Sunday, May 24, 2009

Day 21 - Too much joy?

No!

There can never be too much joy, because joy by its very nature is ever-fresh and ever-new. (from the teachings of Yogananda)

Yet, with all these really clear, beautiful, tingling feelings of ever expanding joy that continue to increase each day that I "send the Love," there comes the...

Panic button.

"Okay, okay! Calm down Danny. I know that all this joy and sending the Love and everything is really good and all, but stop! I have had enough. Can't we just take a rest for a few days, let it all settle in?"

"I will keep going, keep sending Reiki and Love and Joy for 12 minutes a day, and I will keep expanding my capacity for even greater joy."

"No! Stop! I can't take anymore."

"I will keep going..."

"Aaaaaaaaggghhhhh. I am m-e-e-l-l-l-l-t-t-t-i-i-i-i-n-g..."

That is how the dialogue goes. I feel this part of me that feels like it has reached a "saturation point" and wants to settle back into what is comfortable. When I start vibrating at higher levels of Love, my ego will try to put the brakes on the whole thing.

Fear and more fear


I think with this flood of Universal Love coming into and through me every day, it does stir up fear. What if this joy ends? What if this Love ends? What if all these good feelings just disappear? It then starts to search for bad things that may happen, that could happen, that might happen.

I have grown up in a sea of fear, of unrest, of turbulence... and with the introduction of this higher vibration of Love into my cells and atoms, the old stuff must come to the surface to be released. It is old fear, really. Fear of losing my loved ones. Fear of.... whatever I might be afraid of.

The really awesome part: I don't feel any fear at all when I am feeling the Love flow through my hands. None at all.

Detractor thoughts

And yes, I have the critic-thoughts. Like:

"Danny, you need to get your head out of the clouds and come back to Earth. What right do you have thinking you can transmit Universal Love through your hands? You are acting insane, egotistical, and arrogant. You need to go to work, shut up, and just live your life and be grateful for what you have. Quit trying to do great and grand things. I mean, really, did you think you could actually succeed in sending Love through your hands every single day for 12 straight years? You are fooling yourself, setting yourself up to fail."

What is my response?

I really have none. I just witness the gibbering-jabbering of monkey thoughts as they pass through me.

Love witnesses. That's it. There is no judgment. I know that there are people who would say I am crazy - but I this is the happiest crazy I have ever been. I KNOW, with ALL MY SOUL, that the Love ~ Reiki ~ Energy that I communicate through my hands is making a difference in the world. I may not see the results with my eyes - but in my SOUL'S INTELLIGENCE, in my INTUITION, and with the TEARS OF JOY that come falling down my eyes - I know that this Love is helping to improve the world. It is flowing into the Quantum Field of the Universe.

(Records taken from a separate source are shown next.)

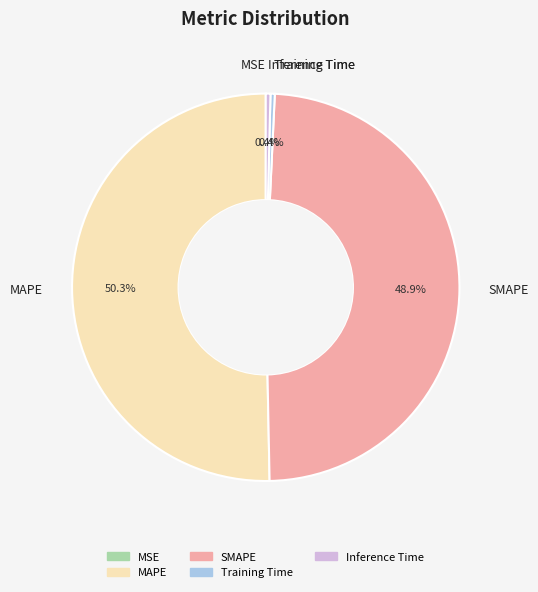

Combined, do Training Time and Inference Time account for over 50%?

No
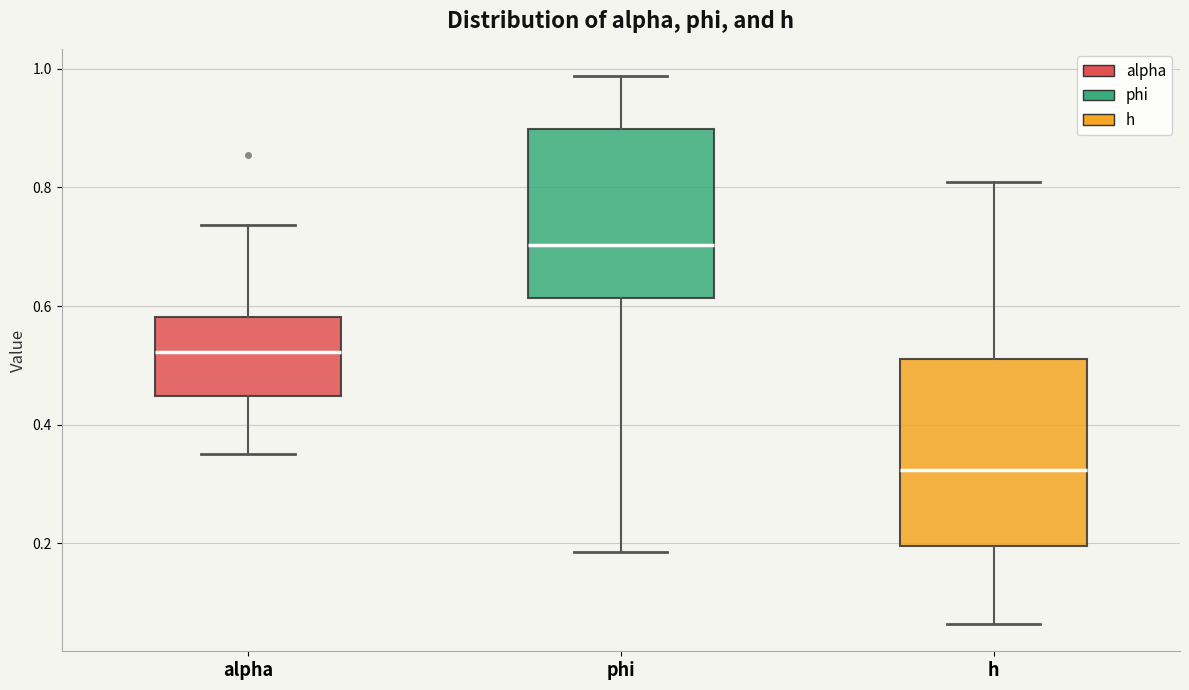

Reading left to right, read every box against the y-axis: the position of its median line, the range the box covers, and the ends of its whiskers. The values are not printed on the chart, so give them approximately, as read against the axis.

alpha: median 0.52, box 0.44 to 0.58, whiskers 0.36 to 0.74
phi: median 0.70, box 0.62 to 0.90, whiskers 0.18 to 0.98
h: median 0.32, box 0.20 to 0.52, whiskers 0.06 to 0.80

It is completely transforming my life. Love completely transforms the one who surrenders to the Flow of Love. Doing this for 12 minutes a day, every day, is changing me at my depth. And I am doing this one day at a time. I am doing this today, and I plan on doing it again tomorrow, and I plan on stringing 4,380 days together. That's at least 52,560 "minutes" of Love flowing through my hands and into the fabric of life. Which comes to 876 hours. ( I really love numbers) And this doesn't take into account the extra, bonus minutes...

I believe with all my heart that inside the hands and hearts of every single person on this planet, is the Roaring Ocean of Universal Love - greater and more beautiful than we could have previously imagined.

And I totally believe that with our breaths, imaginations, and intentions combined together, we can unleash this Ocean of Love through our hearts and hands.

The Whole Ocean - all of God's Love - all of Goddess's Love - can be communicated through the magnificent prism of the human heart!

I believe this. I know this. I do. And the fear-thoughts, the critic-thoughts in my head will come and go. I can't stop them. I can only witness them.